---- BRONFRAGMENT

Staatssecretaris Van Rij van Financiën heeft de nota naar aanleiding van het verslag bij het wetsvoorstel Wet aanpassing fiscale bedrijfsopvolgingsfaciliteiten 2024 (36421) naar de Tweede Kamer gestuurd.

Het kabinet verwacht dat de maatregelen uit het wetsvoorstel bedrijven niet raken in hun mogelijkheden een reële bedrijfsoverdracht te realiseren zonder dat de continuïteit van de onderneming in gevaar komt. De maatregelen nemen knelpunten weg en gaan oneigenlijk gebruik van de regeling tegen. In het Belastingplanpakket 2025 wil het kabinet aanvullende maatregelen voorstellen die gericht zijn op het beperken van oneigenlijk gebruik, het richten van de regelingen op reële bedrijfsopvolgingen en die vervolgens meer ruimte bieden door versoepeling van de bezits- en voortzettingseis en het verminderen van de complexiteit. Voorafgaand daaraan vindt onderzoek plaats naar de vraag of er knelpunten voortvloeien uit de bezits- en voortzettingseis bij ondernemingen die willen verduurzamen, al dan niet in het kader van overheidsingrijpen, en hoe de verkorting van de voortzettingstermijn het beste vormgegeven kan worden.

--------

DOEL 1: Neem uit het bericht over het wetsvoorstel bedrijfsopvolging letterlijk het gedeelte over van "Staatssecretaris Van Rij" tot en met "Tweede Kamer gestuurd.".

---- GEGEVENS

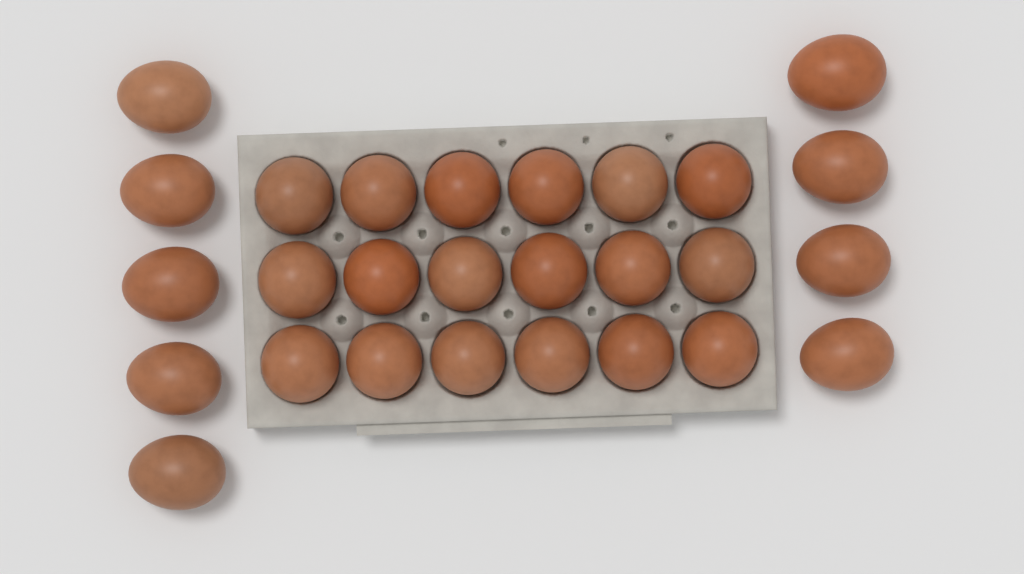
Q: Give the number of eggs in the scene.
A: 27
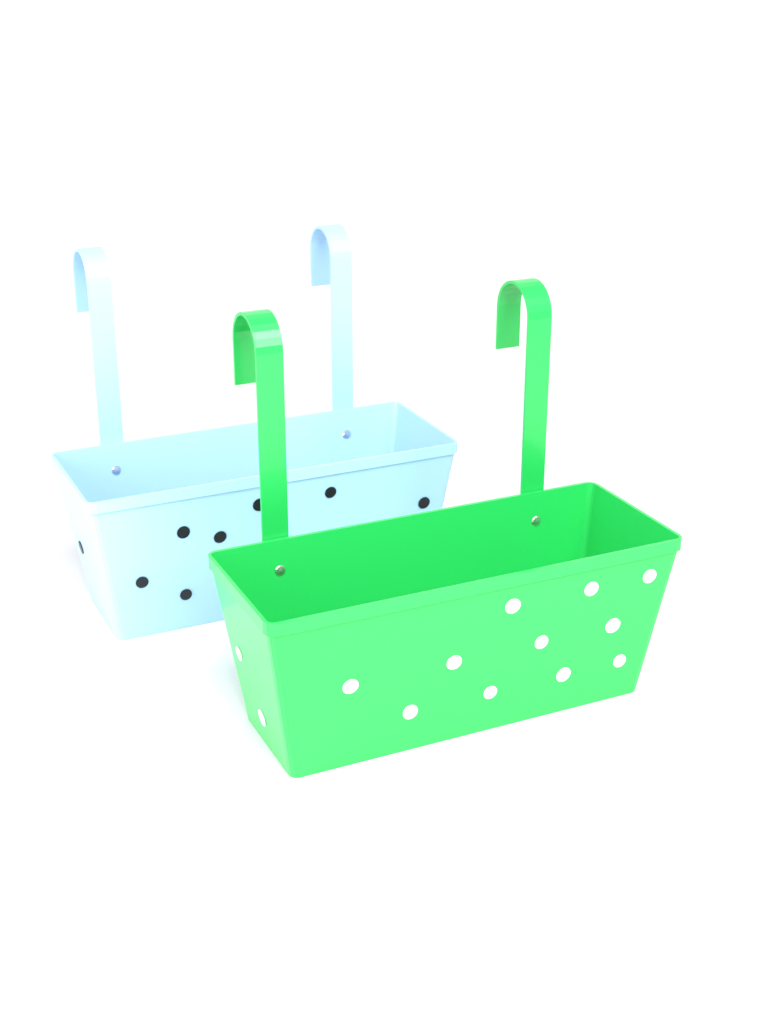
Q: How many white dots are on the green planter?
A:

--------
---- GEGEVENS

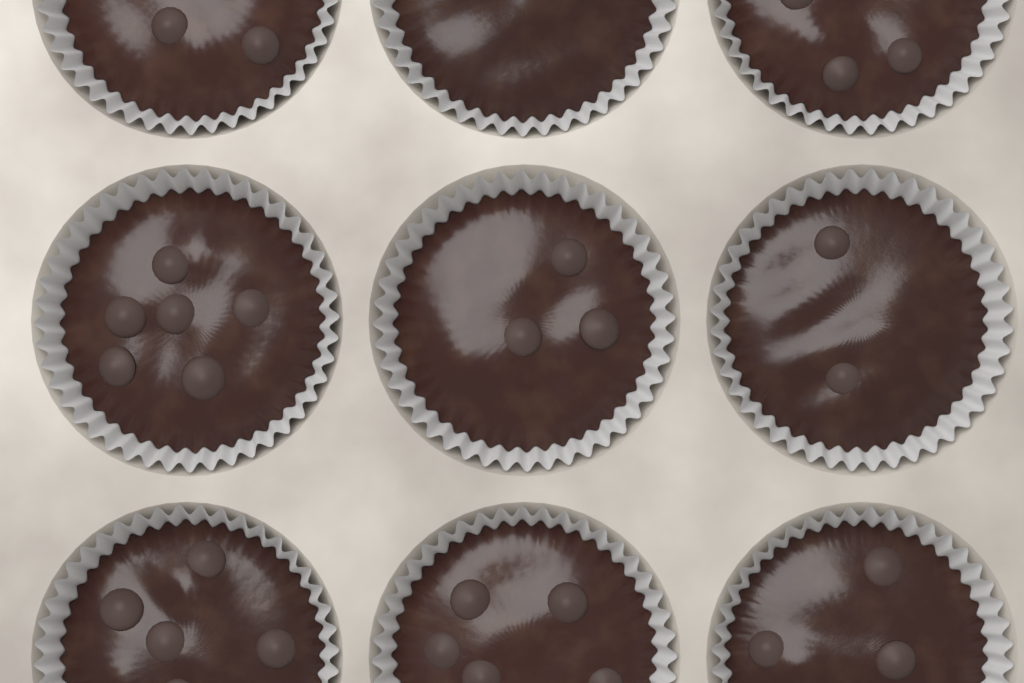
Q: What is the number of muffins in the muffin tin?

--------
---- GEGEVENS

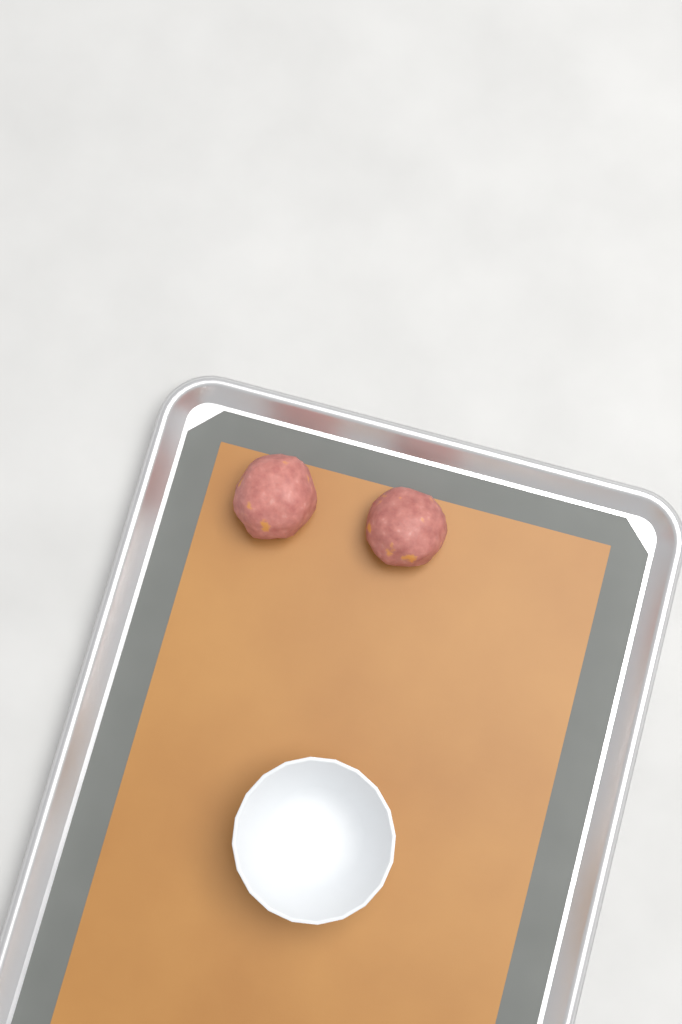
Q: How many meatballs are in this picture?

--------

DOEL 2: Kies uit de lijst elke regel waarin de string "number" voorkomt en neem die regels over.

VOLLEDIG ANTWOORD 1:
Staatssecretaris Van Rij van Financiën heeft de nota naar aanleiding van het verslag bij het wetsvoorstel Wet aanpassing fiscale bedrijfsopvolgingsfaciliteiten 2024 (36421) naar de Tweede Kamer gestuurd.

VOLLEDIG ANTWOORD 2:
Q: Give the number of eggs in the scene.
Q: What is the number of muffins in the muffin tin?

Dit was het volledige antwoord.